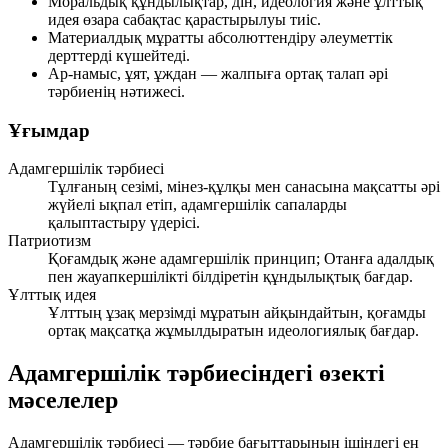
Моральдық құндылықтар, дін, идеология және ұлттық
идея өзара сабақтас қарастырылуы тиіс.
Материалдық мұратты абсолюттендіру әлеуметтік
дерттерді күшейтеді.
Ар-намыс, ұят, ұждан — жалпыға ортақ талап әрі
тәрбиенің нәтижесі.
Ұғымдар
Адамгершілік тәрбиесі
Тұлғаның сезімі, мінез-құлқы мен санасына мақсатты әрі
жүйелі ықпал етіп, адамгершілік сапаларды
қалыптастыру үдерісі.
Патриотизм
Қоғамдық және адамгершілік принцип; Отанға адалдық
пен жауапкершілікті білдіретін құндылықтық бағдар.
Ұлттық идея
Ұлттың ұзақ мерзімді мұратын айқындайтын, қоғамды
ортақ мақсатқа жұмылдыратын идеологиялық бағдар.
Адамгершілік тәрбиесіндегі өзекті
мәселелер
Адамгершілік тәрбиесі — тәрбие бағыттарының ішіндегі ең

| WHAT IS EXPECTED |
Determine how many lines in the data include the word "ортақ". Answer with that number alone.

| PROBLEM SOLUTION |
2